President Biden is a disappointment. He has visited scenes of natural disasters and not once flicked out rolls of paper towels.

How old do you have to be to understand why I was taught to squeeze the toothpaste tube only from the bottom?

I am wondering when Florida or some other state will ban reruns of “Star Trek.” Tony Horwitz in Confederates in the Attic: Dispatches from the Unfinished Civil War (1998) reports that some white supremacists protested the show because to them, Mr. Spock—half human, half-Vulcan—was a coded promoter of miscegenation.

A story in a Jimmy Carter biography that I hope is true: Carter had said that he followed what his parents taught him, and he would never tell a lie. A reporter interviewed Jimmy’s mother and asked whether it was true that the Carters told no lies. Miss Lillian replied, “Maybe a little white one.” Asked for an example, Miss Lillian continued, “Remember how when you walked in here, I told you how sweet and pretty you were?”

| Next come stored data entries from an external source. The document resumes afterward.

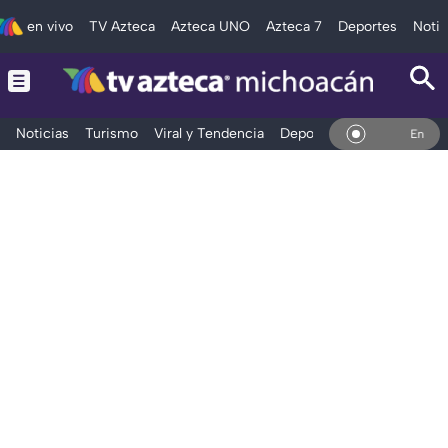
en vivo
TV Azteca
Azteca UNO
Azteca 7
Deportes
Notic
Noticias
Turismo
Viral y Tendencia
Deportes
Espectáculos
En Vivo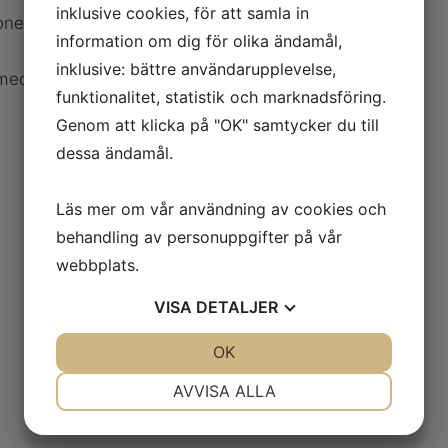
inklusive cookies, för att samla in
oner.
information om dig för olika ändamål,
inklusive: bättre användarupplevelse,
med 2 dubbelverkande funktioner.
funktionalitet, statistik och marknadsföring.
Genom att klicka på "OK" samtycker du till
dessa ändamål.
Läs mer om vår användning av cookies och
behandling av personuppgifter på vår
webbplats.
VISA
DETALJER
JA
NEJ
OK
JA
NEJ
NÖDVÄNDIG
INSTÄLLNINGAR
AVVISA ALLA
JA
NEJ
JA
NEJ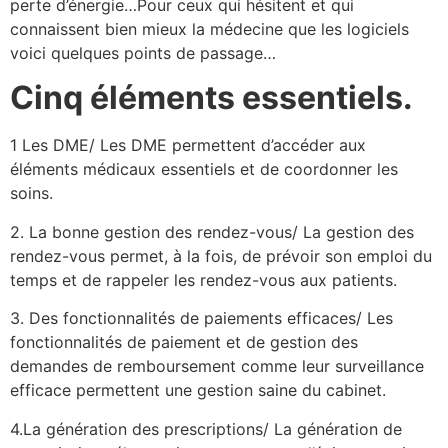
perte d’énergie…Pour ceux qui hésitent et qui
connaissent bien mieux la médecine que les logiciels
voici quelques points de passage…
Cinq éléments essentiels.
1 Les DME/ Les DME permettent d’accéder aux
éléments médicaux essentiels et de coordonner les
soins.
2. La bonne gestion des rendez-vous/ La gestion des
rendez-vous permet, à la fois, de prévoir son emploi du
temps et de rappeler les rendez-vous aux patients.
3. Des fonctionnalités de paiements efficaces/ Les
fonctionnalités de paiement et de gestion des
demandes de remboursement comme leur surveillance
efficace permettent une gestion saine du cabinet.
4.La génération des prescriptions/ La génération de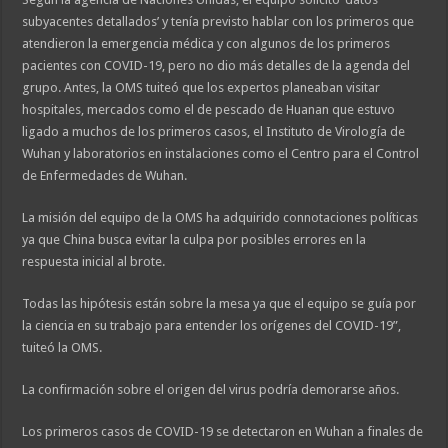
subyacentes detallados’ y tenía previsto hablar con los primeros que
atendieron la emergencia médica y con algunos de los primeros
pacientes con COVID-19, pero no dio más detalles de la agenda del
grupo. Antes, la OMS tuiteó que los expertos planeaban visitar
hospitales, mercados como el de pescado de Huanan que estuvo
ligado a muchos de los primeros casos, el Instituto de Virología de
Wuhan y laboratorios en instalaciones como el Centro para el Control
de Enfermedades de Wuhan.
La misión del equipo de la OMS ha adquirido connotaciones políticas
ya que China busca evitar la culpa por posibles errores en la
respuesta inicial al brote.
Todas las hipótesis están sobre la mesa ya que el equipo se guía por
la ciencia en su trabajo para entender los orígenes del COVID-19”,
tuiteó la OMS.
La confirmación sobre el origen del virus podría demorarse años.
Los primeros casos de COVID-19 se detectaron en Wuhan a finales de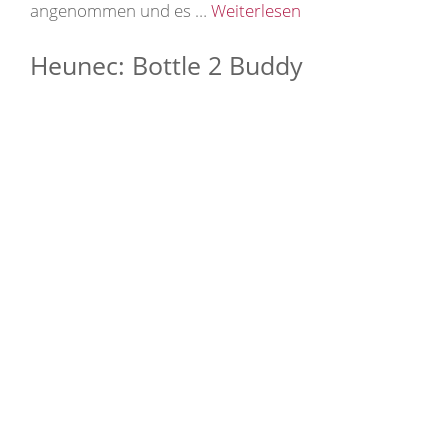
angenommen und es …
Weiterlesen
Heunec: Bottle 2 Buddy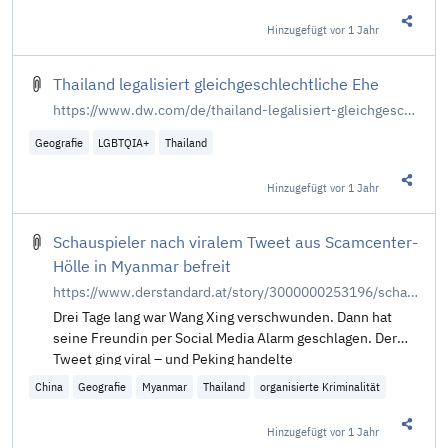
Hinzugefügt
vor 1 Jahr
Diesen 
Thailand legalisiert gleichgeschlechtliche Ehe
https://www.dw.com/de/thailand-legalisiert-gleichgeschlechtliche-ehe/a-71375595
Geografie
LGBTQIA+
Thailand
Hinzugefügt
vor 1 Jahr
Diesen 
Schauspieler nach viralem Tweet aus Scamcenter-
Hölle in Myanmar befreit
https://www.derstandard.at/story/3000000253196/schauspieler-nach-viralem-tweet-aus-scamcenter-hoelle-in-myanmar-befreit
Drei Tage lang war Wang Xing verschwunden. Dann hat
seine Freundin per Social Media Alarm geschlagen. Der
Tweet ging viral – und Peking handelte
China
Geografie
Myanmar
Thailand
organisierte Kriminalität
Hinzugefügt
vor 1 Jahr
Diesen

Some people have tact and others tell the truth.

We had made it to the open sky after ascending the steep, slippery, worn, damp stairs. We were wet from the plunge in the cave’s pool, a cenote. At the picnic table next to us, two women were also toweling off. One then began putting on suntan lotion. I said that if she were planning to go into another cenote a few hundred meters away, that was mistake since she would just have to wash it off. To keep the waters in cenotes uncontaminated, swimmers must shower off lotions, perfumes, deodorants, and the like before going into the water. Even though you might think of Yucatan as a warm place, the cenote showers are colder than any mixed drinks I had there. I learned that the women were from the Netherlands. I asked to see their thumbs. They looked puzzled. I said that I heard that the Dutch all had large thumbs to plug holes in the dikes. This is a witticism I invariably drop when meeting someone from Holland because it invariably amuses me and no one else. One was a nurse and the other a social worker. They worked together in a drug addiction clinic for 18–24-year-olds. Even in the civilized Netherlands addiction destroys lives. It was sad that they said that fentanyl was becoming an increasing problem.

A boss a while back was being interviewed on television. He said that, of course, no one actually made the median salary. Yet another reason, I thought, to get out of the job I was in.

An elderly woman at the pharmacy was deciding which of her drugs she should take home because she could not afford them all. I felt very sadly American as the scene unfolded.

A few years back an observer said, “Our forefathers objected to taxation without representation. Now we would be glad to get taxation without misrepresentation.”